MISO SPP IPSAC coordinated system plan
MISO’s Eric Thoms takes in the conversation. | © RTO Insider

The RTOs are additionally contemplating allowing for adjustments in modeling cost allocation to determine if the benefits of a project are amplified.

SPP also continues to support cost allocation for sub-345-kV interregional projects with MISO, Bell said, a subject that MISO continues to discuss, according to Lopez. MISO has proposed cost allocation changes for its market efficiency projects, including a sub-345-kV cost allocation and elimination of a footprint-wide postage stamp rate. (See MISO Recommends Cost-Sharing for Sub-345 kV Tx.)

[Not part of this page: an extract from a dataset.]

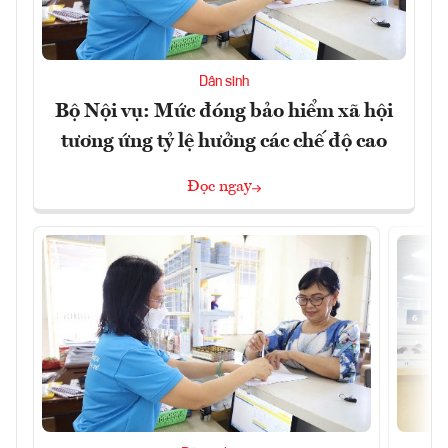
Dân sinh
Bộ Nội vụ: Mức đóng bảo hiểm xã hội
tương ứng tỷ lệ hưởng các chế độ cao
Đọc ngay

Entergy Critical of MISO-SPP TMEP

Entergy engineer Kyle Watson said the MISO-SPP seam does not yet have a structured enough coordination process to develop smaller interregional projects, such as those eligible to qualify under the new MISO-PJM targeted market efficiency project (TMEP) category, which relies on historical congestion to identify small transmission projects. MISO and PJM approved a $20 million, five-project TMEP portfolio late last year, representing the first interregional transmission projects between the two RTOs, and some stakeholders have called for a similar process on the MISO-SPP seam. (See MISO Board Approves $2.6B Transmission Spending Package.)

The MISO-SPP Interregional Planning Stakeholder Advisory Committee (IPSAC) listens to Entergy’s Kyle Watson | © RTO Insider

Entergy’s Matt Brown said there isn’t sufficient operational data since the integration of the company into MISO and the Western Area Power Administration into SPP to build a case for congestion-relieving projects. But SPP Director of Seams and Market Design David Kelley disagreed, saying MISO and SPP have already collected enough historical congestion data to justify projects that are less costly than continuing to pay market-to-market congestion charges.

“The day-ahead and real-time congestion is persisting,” agreed Lopez.

During the IPSAC meeting, the RTOs pointed out that one congested flowgate on the Oklahoma-Kansas border has been responsible for nearly $20 million M2M payments since February 2017.

Wind on the Wires’ Natalie McIntire and WPPI Energy’s Steve Leovy said their organizations are displeased that the RTOs are not inclined to begin another coordinated system plan this year, given that the 2016/17 plan focused narrowly on needs along SPP’s Integrated System in North Dakota, South Dakota and Iowa, and the larger SPP-MISO seam has areas of congestion.

“There’s a lot of consumers bearing costs because we’re not fixing these issues,” Leovy said. “There’s need for a major interregional study.”

“We’re not happy, but we recognize there’s general consensus beyond us,” McIntire said.